HOWELL: And certainly there in South Korea, it does give us a sense of the jitters, given that we haven't seen anything like that in such a long time and now we're turning to these projectiles that were fired.

Well, I don't think that there is a sense of jitters in South Korea at this point. There is a very big difference between a short range projectile and, for example, an ICBM, intercontinental ballistic missile. This is the last thing that North Korea tested back in November 2017.

And that is when -- or shortly afterwards -- Kim Jong-un said that he was going to impose a unilateral freeze on testing ICBMs and on nuclear testing. He did not say that he wasn't going to test short range projectiles.

And just a few weeks ago, there was a weapons guided system that North Korea tested and did specify what they had tested. So these kinds of things are continuing with North Korea. At no point has Kim Jong-un said that he would end his own drills or that he's called for the U.S. or South Korea to do that. But it really depends what was tested.

HOWELL: It is good to understand that distinction. Paula, thank you for the reporting.

Now to the U.S. state of Florida, where a plane slid off the runway Friday night.


HOWELL: Take a look here.

Luckily all 143 people on board the flight made it off in one piece, this happening at the Jacksonville Naval Air Station. The Boeing 737, coming from Guantanamo Bay, Cuba, ended up in the St. John's River. Again, no one was seriously hurt.


CAPT. MICHAEL CONNOR, NAS JACKSONVILLE: I think it is a miracle, we could be talking about a different story this evening. So I think there is a lot to say about, you know, the professionalism of the folks that helped the passengers off the airplane. There is a lot to say about that because it very well could be worse.


HOWELL: Passenger Cheryl Bormann says that she has nothing but praise for the flight crew who handled a very scary situation.
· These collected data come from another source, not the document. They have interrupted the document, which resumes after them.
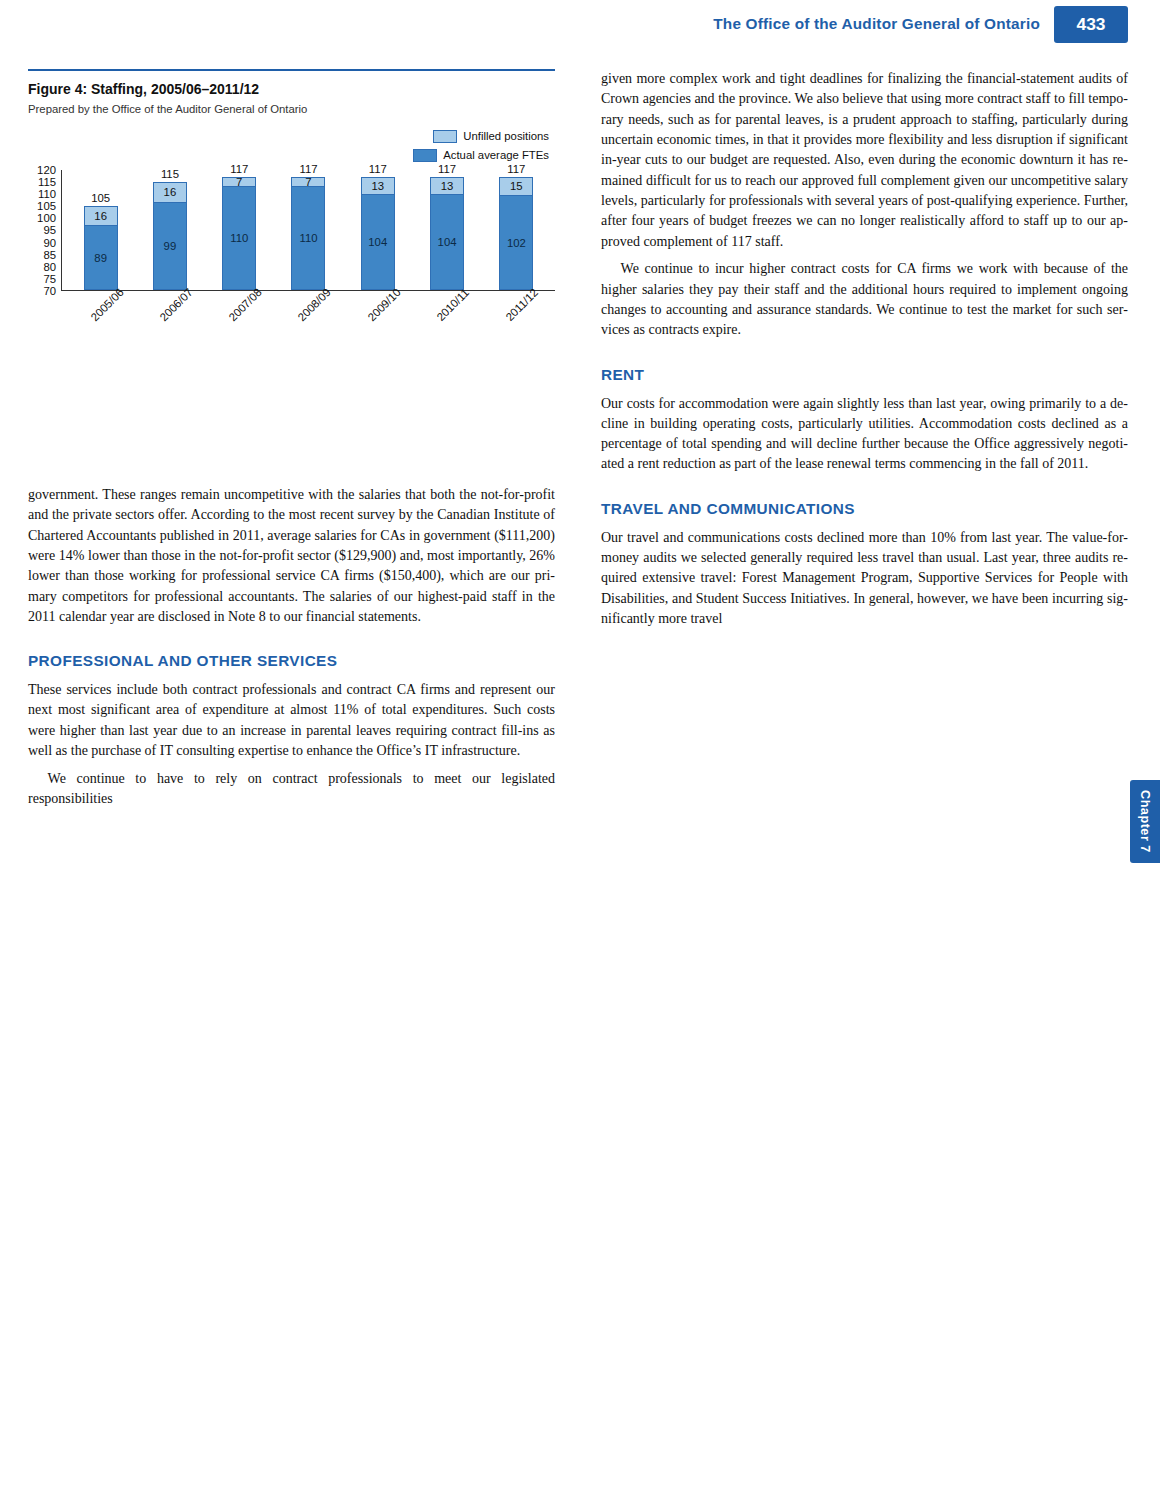Chapter 7
The Office of the Auditor General of Ontario
433
Figure 4: Staffing, 2005/06–2011/12
Prepared by the Office of the Auditor General of Ontario
Unfilled positions
Actual average FTEs
120 115 110 105 100 95 90 85 80 75 70
105
16
89
115
16
99
117
7
110
117
7
110
117
13
104
117
13
104
117
15
102
2005/06
2006/07
2007/08
2008/09
2009/10
2010/11
2011/12
government. These ranges remain uncompetitive with the salaries that both the not-for-profit and the private sectors offer. According to the most recent survey by the Canadian Institute of Chartered Accountants published in 2011, average salaries for CAs in government ($111,200) were 14% lower than those in the not-for-profit sector ($129,900) and, most importantly, 26% lower than those working for professional service CA firms ($150,400), which are our primary competitors for professional accountants. The salaries of our highest-paid staff in the 2011 calendar year are disclosed in Note 8 to our financial statements.
Professional and Other Services
These services include both contract professionals and contract CA firms and represent our next most significant area of expenditure at almost 11% of total expenditures. Such costs were higher than last year due to an increase in parental leaves requiring contract fill-ins as well as the purchase of IT consulting expertise to enhance the Office’s IT infrastructure.
We continue to have to rely on contract professionals to meet our legislated responsibilities
given more complex work and tight deadlines for finalizing the financial-statement audits of Crown agencies and the province. We also believe that using more contract staff to fill temporary needs, such as for parental leaves, is a prudent approach to staffing, particularly during uncertain economic times, in that it provides more flexibility and less disruption if significant in-year cuts to our budget are requested. Also, even during the economic downturn it has remained difficult for us to reach our approved full complement given our uncompetitive salary levels, particularly for professionals with several years of post-qualifying experience. Further, after four years of budget freezes we can no longer realistically afford to staff up to our approved complement of 117 staff.
We continue to incur higher contract costs for CA firms we work with because of the higher salaries they pay their staff and the additional hours required to implement ongoing changes to accounting and assurance standards. We continue to test the market for such services as contracts expire.
Rent
Our costs for accommodation were again slightly less than last year, owing primarily to a decline in building operating costs, particularly utilities. Accommodation costs declined as a percentage of total spending and will decline further because the Office aggressively negotiated a rent reduction as part of the lease renewal terms commencing in the fall of 2011.
Travel and Communications
Our travel and communications costs declined more than 10% from last year. The value-for-money audits we selected generally required less travel than usual. Last year, three audits required extensive travel: Forest Management Program, Supportive Services for People with Disabilities, and Student Success Initiatives. In general, however, we have been incurring significantly more travel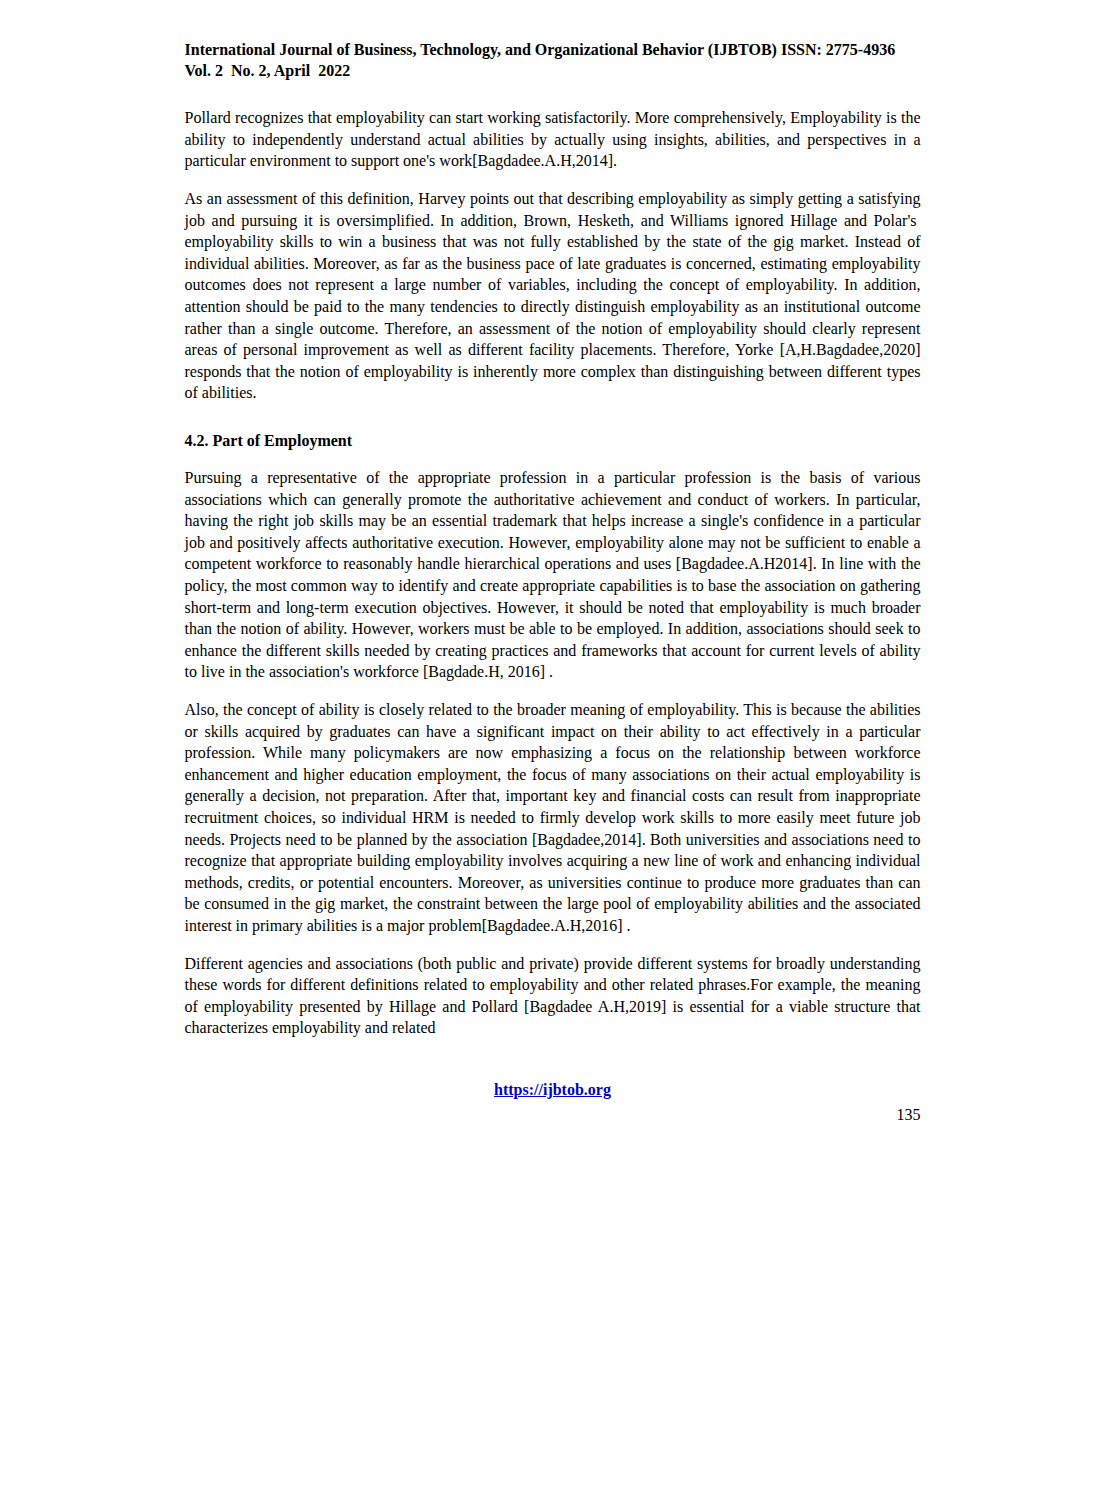International Journal of Business, Technology, and Organizational Behavior (IJBTOB) ISSN: 2775-4936 Vol. 2 No. 2, April 2022
Pollard recognizes that employability can start working satisfactorily. More comprehensively, Employability is the ability to independently understand actual abilities by actually using insights, abilities, and perspectives in a particular environment to support one's work[Bagdadee.A.H,2014].
As an assessment of this definition, Harvey points out that describing employability as simply getting a satisfying job and pursuing it is oversimplified. In addition, Brown, Hesketh, and Williams ignored Hillage and Polar's employability skills to win a business that was not fully established by the state of the gig market. Instead of individual abilities. Moreover, as far as the business pace of late graduates is concerned, estimating employability outcomes does not represent a large number of variables, including the concept of employability. In addition, attention should be paid to the many tendencies to directly distinguish employability as an institutional outcome rather than a single outcome. Therefore, an assessment of the notion of employability should clearly represent areas of personal improvement as well as different facility placements. Therefore, Yorke [A,H.Bagdadee,2020] responds that the notion of employability is inherently more complex than distinguishing between different types of abilities.
4.2. Part of Employment
Pursuing a representative of the appropriate profession in a particular profession is the basis of various associations which can generally promote the authoritative achievement and conduct of workers. In particular, having the right job skills may be an essential trademark that helps increase a single's confidence in a particular job and positively affects authoritative execution. However, employability alone may not be sufficient to enable a competent workforce to reasonably handle hierarchical operations and uses [Bagdadee.A.H2014]. In line with the policy, the most common way to identify and create appropriate capabilities is to base the association on gathering short-term and long-term execution objectives. However, it should be noted that employability is much broader than the notion of ability. However, workers must be able to be employed. In addition, associations should seek to enhance the different skills needed by creating practices and frameworks that account for current levels of ability to live in the association's workforce [Bagdade.H, 2016] .
Also, the concept of ability is closely related to the broader meaning of employability. This is because the abilities or skills acquired by graduates can have a significant impact on their ability to act effectively in a particular profession. While many policymakers are now emphasizing a focus on the relationship between workforce enhancement and higher education employment, the focus of many associations on their actual employability is generally a decision, not preparation. After that, important key and financial costs can result from inappropriate recruitment choices, so individual HRM is needed to firmly develop work skills to more easily meet future job needs. Projects need to be planned by the association [Bagdadee,2014]. Both universities and associations need to recognize that appropriate building employability involves acquiring a new line of work and enhancing individual methods, credits, or potential encounters. Moreover, as universities continue to produce more graduates than can be consumed in the gig market, the constraint between the large pool of employability abilities and the associated interest in primary abilities is a major problem[Bagdadee.A.H,2016] .
Different agencies and associations (both public and private) provide different systems for broadly understanding these words for different definitions related to employability and other related phrases.For example, the meaning of employability presented by Hillage and Pollard [Bagdadee A.H,2019] is essential for a viable structure that characterizes employability and related
https://ijbtob.org
135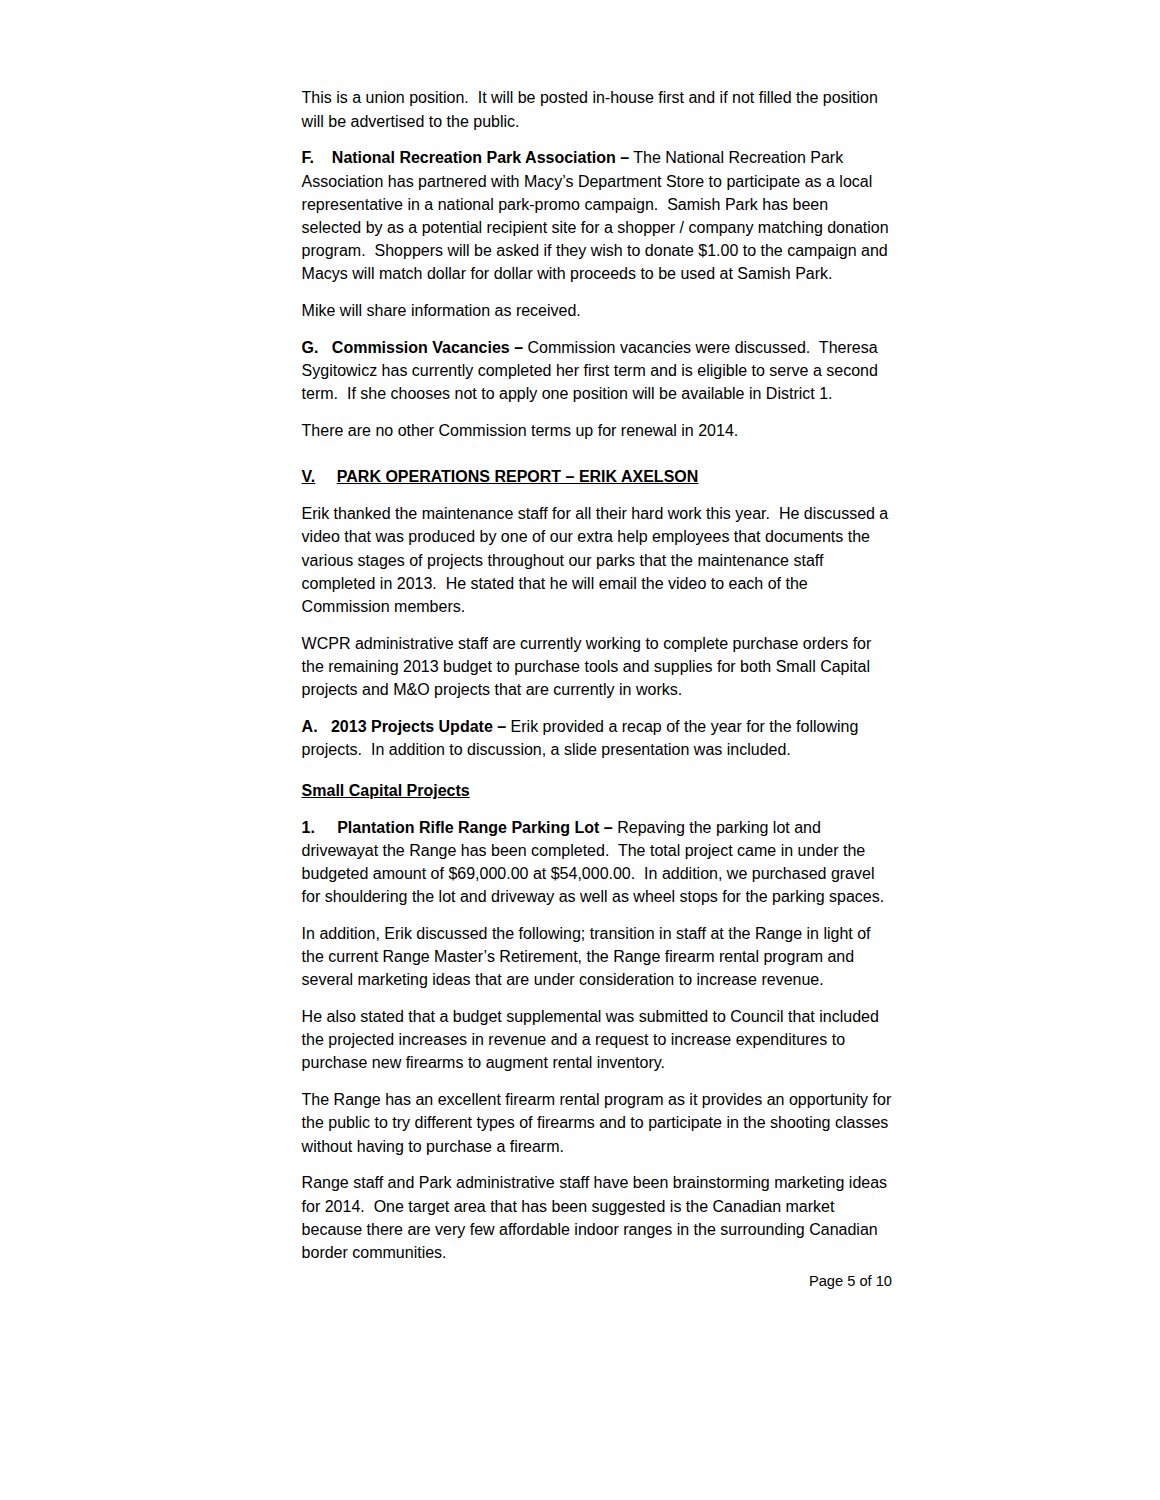This is a union position. It will be posted in-house first and if not filled the position will be advertised to the public.
F. National Recreation Park Association – The National Recreation Park Association has partnered with Macy’s Department Store to participate as a local representative in a national park-promo campaign. Samish Park has been selected by as a potential recipient site for a shopper / company matching donation program. Shoppers will be asked if they wish to donate $1.00 to the campaign and Macys will match dollar for dollar with proceeds to be used at Samish Park.
Mike will share information as received.
G. Commission Vacancies – Commission vacancies were discussed. Theresa Sygitowicz has currently completed her first term and is eligible to serve a second term. If she chooses not to apply one position will be available in District 1.
There are no other Commission terms up for renewal in 2014.
V.
PARK OPERATIONS REPORT – ERIK AXELSON
Erik thanked the maintenance staff for all their hard work this year. He discussed a video that was produced by one of our extra help employees that documents the various stages of projects throughout our parks that the maintenance staff completed in 2013. He stated that he will email the video to each of the Commission members.
WCPR administrative staff are currently working to complete purchase orders for the remaining 2013 budget to purchase tools and supplies for both Small Capital projects and M&O projects that are currently in works.
A. 2013 Projects Update – Erik provided a recap of the year for the following projects. In addition to discussion, a slide presentation was included.
Small Capital Projects
1. Plantation Rifle Range Parking Lot – Repaving the parking lot and drivewayat the Range has been completed. The total project came in under the budgeted amount of $69,000.00 at $54,000.00. In addition, we purchased gravel for shouldering the lot and driveway as well as wheel stops for the parking spaces.
In addition, Erik discussed the following; transition in staff at the Range in light of the current Range Master’s Retirement, the Range firearm rental program and several marketing ideas that are under consideration to increase revenue.
He also stated that a budget supplemental was submitted to Council that included the projected increases in revenue and a request to increase expenditures to purchase new firearms to augment rental inventory.
The Range has an excellent firearm rental program as it provides an opportunity for the public to try different types of firearms and to participate in the shooting classes without having to purchase a firearm.
Range staff and Park administrative staff have been brainstorming marketing ideas for 2014. One target area that has been suggested is the Canadian market because there are very few affordable indoor ranges in the surrounding Canadian border communities.
Page 5 of 10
Listen.


CHERYL BORMANN, PASSENGER: As we went down, we had a really hard landing. And then the plane bounced and screeched and bounced some more. And it listed to the right and then it listed to the left. And then it sort of swerved and then it came to a complete -- like a crash stop.

And my head moved forward. And I hit my head on the plastic tray that is in front of you. I'm not injured, thankfully. It's just a little bump on the head. But at any rate, at that point, the flight attendants did a great job. They got everybody into life vests and we climbed onto the wing. We were in water. We couldn't tell where we were, whether it was a river or an ocean.

There was rain coming down. There was lightning, thunder. And we stood on that wing for a significant period of time. The rescue folks came. Eventually somebody inflated a life raft that had been on the plane and we began climbing into it.


HOWELL: Let's get perspective with Geoffrey Thomas, editor-in-chief of, joining us via Skype from Perth, Australia.

Good to have you, Geoffrey.


HOWELL: So we know that it was raining there in Jacksonville during the time that this plane touched down.

How common would you say it is for a plane to skid off the runway as we saw here? THOMPSON: Fortunately it is not very common. However what we believe has happened here, George, has yet to be confirmed. But the weather from Jacksonville Naval Air Station tells us that there was thunderstorm activity, as evidenced by your interview subject.

And we understand that the plane was coming into land with a headwind, into wind about 10 miles an hour but then suddenly, due to the thunderstorm, we had a microburst where suddenly the wind changes from a headwind to a tailwind and the tailwind component was 20 miles an hour. So there was dramatic wind shift and very heavy rain.

And this really did impact the performance of the plane on landing and the ability of the pilots to pull it up. The runway was quite long for a 737, 9,000 feet. There was a 1,000-foot overrun, which was before you got into the St. John's River.

So there's basically 10,000 feet of runway or overrun before you got into the St. John's River. So this tailwind has had a major impact on the performance of the aircraft and caused it to overrun into the river.

HOWELL: So obviously the U.S. National Transportation Safety Board will investigate what happened here.

But what more can you tell you us about the 737 plane?

And also there in Jacksonville two runways, one shorter than the other; still unclear exactly which was in use here. But just talk to us about the length of the runway and the type of plane that was landing in this particular situation.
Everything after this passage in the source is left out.